_Material provided_.

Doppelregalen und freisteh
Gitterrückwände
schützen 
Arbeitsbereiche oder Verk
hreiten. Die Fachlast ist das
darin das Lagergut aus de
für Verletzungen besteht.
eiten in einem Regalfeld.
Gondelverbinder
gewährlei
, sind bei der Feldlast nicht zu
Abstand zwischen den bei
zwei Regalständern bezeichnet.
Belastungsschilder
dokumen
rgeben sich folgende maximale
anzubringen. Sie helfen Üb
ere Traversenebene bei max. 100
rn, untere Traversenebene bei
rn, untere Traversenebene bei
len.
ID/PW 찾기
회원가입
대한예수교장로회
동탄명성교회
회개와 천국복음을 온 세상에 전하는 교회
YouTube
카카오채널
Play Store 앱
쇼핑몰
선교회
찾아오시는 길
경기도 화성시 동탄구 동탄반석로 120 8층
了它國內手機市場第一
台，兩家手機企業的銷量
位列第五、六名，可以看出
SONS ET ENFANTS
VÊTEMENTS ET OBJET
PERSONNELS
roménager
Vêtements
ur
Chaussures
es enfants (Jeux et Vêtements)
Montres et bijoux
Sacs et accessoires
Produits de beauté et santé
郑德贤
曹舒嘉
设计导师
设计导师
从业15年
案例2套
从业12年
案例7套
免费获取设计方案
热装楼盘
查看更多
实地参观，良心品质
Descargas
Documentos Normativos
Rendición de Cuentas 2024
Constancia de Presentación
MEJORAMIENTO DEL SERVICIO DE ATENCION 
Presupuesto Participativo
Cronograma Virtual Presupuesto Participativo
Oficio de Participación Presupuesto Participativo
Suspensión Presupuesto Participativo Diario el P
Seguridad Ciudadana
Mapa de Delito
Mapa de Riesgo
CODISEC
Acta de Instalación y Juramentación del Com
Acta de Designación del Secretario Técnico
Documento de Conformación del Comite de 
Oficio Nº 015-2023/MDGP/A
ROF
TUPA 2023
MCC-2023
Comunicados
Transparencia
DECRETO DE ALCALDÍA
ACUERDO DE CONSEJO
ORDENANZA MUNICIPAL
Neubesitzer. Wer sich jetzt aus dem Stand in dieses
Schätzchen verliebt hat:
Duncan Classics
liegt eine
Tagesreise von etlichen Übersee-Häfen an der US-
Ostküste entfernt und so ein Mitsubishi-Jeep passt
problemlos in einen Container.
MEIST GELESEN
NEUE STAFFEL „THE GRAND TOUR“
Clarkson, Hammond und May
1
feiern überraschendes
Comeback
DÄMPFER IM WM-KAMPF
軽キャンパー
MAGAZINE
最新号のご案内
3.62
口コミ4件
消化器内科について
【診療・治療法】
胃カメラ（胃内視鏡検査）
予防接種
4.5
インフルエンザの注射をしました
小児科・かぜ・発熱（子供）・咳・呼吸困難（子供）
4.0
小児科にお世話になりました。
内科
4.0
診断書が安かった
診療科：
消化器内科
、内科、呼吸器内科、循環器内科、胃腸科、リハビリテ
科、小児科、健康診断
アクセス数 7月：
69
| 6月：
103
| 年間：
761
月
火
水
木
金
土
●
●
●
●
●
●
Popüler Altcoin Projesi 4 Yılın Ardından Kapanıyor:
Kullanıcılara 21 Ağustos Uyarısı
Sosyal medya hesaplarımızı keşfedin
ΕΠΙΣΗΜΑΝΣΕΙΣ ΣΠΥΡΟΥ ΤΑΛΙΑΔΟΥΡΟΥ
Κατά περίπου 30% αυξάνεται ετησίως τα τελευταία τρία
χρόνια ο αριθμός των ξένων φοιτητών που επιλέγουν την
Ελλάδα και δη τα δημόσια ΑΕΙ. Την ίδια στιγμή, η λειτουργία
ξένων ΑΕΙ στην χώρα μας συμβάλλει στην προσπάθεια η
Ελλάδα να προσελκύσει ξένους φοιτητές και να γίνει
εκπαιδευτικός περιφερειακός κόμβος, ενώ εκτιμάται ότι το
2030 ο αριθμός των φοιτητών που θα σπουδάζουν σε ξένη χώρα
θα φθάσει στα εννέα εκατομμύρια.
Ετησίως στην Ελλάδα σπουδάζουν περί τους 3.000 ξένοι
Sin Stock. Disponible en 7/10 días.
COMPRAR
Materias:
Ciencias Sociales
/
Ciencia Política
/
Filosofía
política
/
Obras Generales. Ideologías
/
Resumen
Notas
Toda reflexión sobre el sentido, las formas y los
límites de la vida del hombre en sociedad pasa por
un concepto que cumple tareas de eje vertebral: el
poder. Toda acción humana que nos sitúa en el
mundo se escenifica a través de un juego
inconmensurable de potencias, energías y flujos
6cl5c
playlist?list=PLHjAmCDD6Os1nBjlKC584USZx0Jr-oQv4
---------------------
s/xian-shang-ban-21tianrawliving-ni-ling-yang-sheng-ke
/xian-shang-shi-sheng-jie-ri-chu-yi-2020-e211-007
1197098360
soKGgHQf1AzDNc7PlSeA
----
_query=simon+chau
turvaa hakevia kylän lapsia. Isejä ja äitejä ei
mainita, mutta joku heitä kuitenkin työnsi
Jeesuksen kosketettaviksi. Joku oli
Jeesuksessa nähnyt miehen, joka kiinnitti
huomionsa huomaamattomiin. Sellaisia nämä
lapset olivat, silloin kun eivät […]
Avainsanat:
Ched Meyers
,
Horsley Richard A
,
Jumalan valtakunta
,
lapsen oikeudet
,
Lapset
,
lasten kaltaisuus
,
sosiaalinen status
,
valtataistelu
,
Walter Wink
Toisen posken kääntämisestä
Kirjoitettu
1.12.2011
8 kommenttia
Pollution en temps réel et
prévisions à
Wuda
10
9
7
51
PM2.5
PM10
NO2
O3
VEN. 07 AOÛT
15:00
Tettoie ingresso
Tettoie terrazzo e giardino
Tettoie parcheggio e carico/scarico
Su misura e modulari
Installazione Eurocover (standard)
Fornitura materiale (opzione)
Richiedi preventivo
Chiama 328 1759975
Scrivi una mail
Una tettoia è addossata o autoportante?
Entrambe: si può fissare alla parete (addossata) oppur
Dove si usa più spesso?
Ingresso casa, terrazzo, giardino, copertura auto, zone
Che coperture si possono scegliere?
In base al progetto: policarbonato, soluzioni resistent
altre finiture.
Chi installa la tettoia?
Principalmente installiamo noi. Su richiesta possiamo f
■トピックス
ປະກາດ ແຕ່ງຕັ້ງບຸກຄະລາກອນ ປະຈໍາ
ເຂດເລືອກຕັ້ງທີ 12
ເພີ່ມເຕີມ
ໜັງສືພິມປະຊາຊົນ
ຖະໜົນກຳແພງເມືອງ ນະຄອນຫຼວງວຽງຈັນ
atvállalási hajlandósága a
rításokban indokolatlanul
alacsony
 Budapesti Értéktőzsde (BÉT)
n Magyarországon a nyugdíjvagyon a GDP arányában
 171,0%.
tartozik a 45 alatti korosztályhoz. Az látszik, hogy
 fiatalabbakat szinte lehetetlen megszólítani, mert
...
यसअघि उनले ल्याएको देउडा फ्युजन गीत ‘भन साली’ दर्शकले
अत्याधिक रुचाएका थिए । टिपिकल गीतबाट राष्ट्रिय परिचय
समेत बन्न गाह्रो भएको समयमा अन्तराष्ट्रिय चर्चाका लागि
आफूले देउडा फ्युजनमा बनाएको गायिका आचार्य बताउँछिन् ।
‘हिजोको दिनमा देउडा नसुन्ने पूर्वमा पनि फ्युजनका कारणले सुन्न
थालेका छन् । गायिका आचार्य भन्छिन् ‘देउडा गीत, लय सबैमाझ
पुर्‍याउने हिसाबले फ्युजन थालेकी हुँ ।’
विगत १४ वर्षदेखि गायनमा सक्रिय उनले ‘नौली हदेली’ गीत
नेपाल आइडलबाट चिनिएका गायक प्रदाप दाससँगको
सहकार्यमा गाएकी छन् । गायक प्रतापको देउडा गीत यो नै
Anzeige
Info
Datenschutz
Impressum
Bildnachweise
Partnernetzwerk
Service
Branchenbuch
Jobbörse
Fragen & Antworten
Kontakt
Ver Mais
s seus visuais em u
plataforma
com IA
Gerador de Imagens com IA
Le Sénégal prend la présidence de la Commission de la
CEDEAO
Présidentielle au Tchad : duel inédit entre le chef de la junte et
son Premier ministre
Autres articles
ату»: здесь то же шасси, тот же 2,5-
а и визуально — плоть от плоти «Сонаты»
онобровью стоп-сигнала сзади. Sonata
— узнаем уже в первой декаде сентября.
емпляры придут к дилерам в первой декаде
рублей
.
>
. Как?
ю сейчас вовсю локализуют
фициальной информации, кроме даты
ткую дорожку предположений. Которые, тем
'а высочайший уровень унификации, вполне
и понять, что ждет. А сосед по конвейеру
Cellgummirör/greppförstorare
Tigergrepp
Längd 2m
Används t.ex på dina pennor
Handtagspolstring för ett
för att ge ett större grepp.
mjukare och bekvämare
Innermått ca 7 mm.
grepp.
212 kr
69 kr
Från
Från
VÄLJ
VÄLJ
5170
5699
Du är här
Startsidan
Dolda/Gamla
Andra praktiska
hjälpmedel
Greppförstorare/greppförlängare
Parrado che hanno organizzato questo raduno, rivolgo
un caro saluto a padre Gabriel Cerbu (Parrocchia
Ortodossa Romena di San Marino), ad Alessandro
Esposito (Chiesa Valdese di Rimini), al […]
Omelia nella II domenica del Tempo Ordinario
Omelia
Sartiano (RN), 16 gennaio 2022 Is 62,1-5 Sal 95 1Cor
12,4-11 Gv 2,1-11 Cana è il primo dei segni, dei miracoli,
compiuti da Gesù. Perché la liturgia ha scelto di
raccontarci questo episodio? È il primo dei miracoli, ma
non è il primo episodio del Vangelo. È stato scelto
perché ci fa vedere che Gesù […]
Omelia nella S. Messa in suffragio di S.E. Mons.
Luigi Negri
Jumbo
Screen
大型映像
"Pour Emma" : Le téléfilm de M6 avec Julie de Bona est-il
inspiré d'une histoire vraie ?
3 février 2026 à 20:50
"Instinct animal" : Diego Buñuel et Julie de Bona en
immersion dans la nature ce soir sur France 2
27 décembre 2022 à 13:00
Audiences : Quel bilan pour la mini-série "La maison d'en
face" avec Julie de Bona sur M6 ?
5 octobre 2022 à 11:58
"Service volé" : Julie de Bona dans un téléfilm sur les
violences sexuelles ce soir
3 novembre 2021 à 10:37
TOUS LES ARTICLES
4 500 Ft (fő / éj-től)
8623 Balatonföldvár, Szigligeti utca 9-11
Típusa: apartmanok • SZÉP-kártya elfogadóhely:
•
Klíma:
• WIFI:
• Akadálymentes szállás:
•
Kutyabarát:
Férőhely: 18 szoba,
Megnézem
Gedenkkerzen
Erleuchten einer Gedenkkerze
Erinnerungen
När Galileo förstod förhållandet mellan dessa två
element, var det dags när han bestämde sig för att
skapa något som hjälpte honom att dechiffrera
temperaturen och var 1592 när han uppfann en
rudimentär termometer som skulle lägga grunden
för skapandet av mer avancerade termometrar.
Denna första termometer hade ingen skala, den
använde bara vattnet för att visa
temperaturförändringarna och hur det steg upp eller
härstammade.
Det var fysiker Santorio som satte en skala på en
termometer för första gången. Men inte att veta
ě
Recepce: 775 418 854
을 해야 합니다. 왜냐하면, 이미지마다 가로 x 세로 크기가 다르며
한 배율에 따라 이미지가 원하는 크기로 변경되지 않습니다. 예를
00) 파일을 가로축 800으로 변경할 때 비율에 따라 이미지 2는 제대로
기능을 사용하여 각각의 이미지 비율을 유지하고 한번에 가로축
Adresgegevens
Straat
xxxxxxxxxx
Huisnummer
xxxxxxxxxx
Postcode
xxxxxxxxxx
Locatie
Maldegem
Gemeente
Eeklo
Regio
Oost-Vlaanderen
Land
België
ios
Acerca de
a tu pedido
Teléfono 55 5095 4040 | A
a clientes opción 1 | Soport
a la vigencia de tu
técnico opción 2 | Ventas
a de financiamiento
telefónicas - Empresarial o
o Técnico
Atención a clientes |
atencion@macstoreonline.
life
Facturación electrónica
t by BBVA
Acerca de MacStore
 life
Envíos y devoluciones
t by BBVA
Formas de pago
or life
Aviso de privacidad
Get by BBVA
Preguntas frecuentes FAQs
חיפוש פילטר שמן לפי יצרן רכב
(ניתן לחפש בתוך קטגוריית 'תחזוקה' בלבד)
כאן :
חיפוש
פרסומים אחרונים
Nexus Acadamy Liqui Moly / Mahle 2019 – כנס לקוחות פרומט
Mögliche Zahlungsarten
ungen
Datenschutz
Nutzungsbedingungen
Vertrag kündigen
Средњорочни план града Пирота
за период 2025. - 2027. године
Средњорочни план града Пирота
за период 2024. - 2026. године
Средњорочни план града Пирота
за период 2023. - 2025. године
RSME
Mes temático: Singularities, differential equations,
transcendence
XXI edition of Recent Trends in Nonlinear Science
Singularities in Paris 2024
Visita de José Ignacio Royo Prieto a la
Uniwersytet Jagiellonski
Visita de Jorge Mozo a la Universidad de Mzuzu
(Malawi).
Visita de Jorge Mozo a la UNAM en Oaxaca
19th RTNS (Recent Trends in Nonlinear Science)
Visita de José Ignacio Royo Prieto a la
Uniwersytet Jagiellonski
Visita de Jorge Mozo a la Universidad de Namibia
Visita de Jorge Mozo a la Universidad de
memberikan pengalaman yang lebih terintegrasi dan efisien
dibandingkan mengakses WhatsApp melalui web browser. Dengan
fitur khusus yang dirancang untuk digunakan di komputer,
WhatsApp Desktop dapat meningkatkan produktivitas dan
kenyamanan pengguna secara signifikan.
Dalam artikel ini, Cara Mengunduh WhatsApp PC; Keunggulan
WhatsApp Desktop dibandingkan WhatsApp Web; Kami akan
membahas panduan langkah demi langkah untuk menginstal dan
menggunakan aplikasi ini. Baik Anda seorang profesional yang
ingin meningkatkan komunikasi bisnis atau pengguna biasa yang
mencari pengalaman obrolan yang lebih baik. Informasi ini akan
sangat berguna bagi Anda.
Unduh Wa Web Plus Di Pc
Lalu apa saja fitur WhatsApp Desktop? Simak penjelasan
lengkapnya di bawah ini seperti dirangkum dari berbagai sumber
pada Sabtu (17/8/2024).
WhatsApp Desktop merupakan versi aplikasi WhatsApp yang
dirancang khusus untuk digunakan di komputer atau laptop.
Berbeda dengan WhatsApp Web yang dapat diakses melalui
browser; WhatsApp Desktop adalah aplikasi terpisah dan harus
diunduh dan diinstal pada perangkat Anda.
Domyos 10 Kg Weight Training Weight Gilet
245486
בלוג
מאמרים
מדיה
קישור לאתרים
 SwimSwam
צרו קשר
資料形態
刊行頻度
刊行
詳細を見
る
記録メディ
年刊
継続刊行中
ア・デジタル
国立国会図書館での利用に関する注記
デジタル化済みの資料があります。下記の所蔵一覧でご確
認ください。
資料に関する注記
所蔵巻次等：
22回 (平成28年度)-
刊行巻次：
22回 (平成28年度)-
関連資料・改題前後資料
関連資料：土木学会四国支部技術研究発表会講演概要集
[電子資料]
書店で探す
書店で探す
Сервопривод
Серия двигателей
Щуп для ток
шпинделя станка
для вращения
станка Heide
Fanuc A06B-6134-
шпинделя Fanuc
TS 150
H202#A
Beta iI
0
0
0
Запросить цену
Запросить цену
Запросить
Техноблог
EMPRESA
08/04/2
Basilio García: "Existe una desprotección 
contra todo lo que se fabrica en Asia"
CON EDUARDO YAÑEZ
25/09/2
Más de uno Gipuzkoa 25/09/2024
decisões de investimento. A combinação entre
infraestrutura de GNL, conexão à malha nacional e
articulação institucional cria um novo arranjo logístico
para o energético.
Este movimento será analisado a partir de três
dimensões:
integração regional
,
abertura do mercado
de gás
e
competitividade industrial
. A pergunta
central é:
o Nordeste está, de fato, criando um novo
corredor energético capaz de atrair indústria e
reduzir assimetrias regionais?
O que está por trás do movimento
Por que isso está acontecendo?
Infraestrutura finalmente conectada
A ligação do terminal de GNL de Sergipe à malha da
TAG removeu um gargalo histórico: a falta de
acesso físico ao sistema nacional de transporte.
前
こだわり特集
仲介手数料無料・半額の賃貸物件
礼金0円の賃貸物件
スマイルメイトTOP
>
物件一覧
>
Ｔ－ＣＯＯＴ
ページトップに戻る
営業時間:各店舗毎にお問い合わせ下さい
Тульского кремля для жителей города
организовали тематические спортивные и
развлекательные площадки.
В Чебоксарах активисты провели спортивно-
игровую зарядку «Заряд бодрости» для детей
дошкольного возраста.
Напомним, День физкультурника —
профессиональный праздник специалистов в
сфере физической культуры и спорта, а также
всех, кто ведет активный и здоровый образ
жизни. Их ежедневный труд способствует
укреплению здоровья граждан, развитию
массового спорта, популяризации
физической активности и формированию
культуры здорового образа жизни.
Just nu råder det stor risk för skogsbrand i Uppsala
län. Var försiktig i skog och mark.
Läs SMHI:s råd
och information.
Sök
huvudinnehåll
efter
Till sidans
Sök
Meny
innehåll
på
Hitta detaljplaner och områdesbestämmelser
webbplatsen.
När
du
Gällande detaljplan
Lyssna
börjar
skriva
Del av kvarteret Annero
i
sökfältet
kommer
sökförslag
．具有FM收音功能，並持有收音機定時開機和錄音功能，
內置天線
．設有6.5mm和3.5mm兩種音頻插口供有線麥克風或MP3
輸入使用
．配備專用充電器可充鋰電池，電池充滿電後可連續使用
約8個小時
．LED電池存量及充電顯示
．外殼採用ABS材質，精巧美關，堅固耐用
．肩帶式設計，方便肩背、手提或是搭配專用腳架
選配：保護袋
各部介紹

_Your task_.
Repeat the lines of the items word for word, from the first line through the line containing "Abstand zwischen den bei".

_Your solution_.
Doppelregalen und freisteh
Gitterrückwände
schützen 
Arbeitsbereiche oder Verk
hreiten. Die Fachlast ist das
darin das Lagergut aus de
für Verletzungen besteht.
eiten in einem Regalfeld.
Gondelverbinder
gewährlei
, sind bei der Feldlast nicht zu
Abstand zwischen den bei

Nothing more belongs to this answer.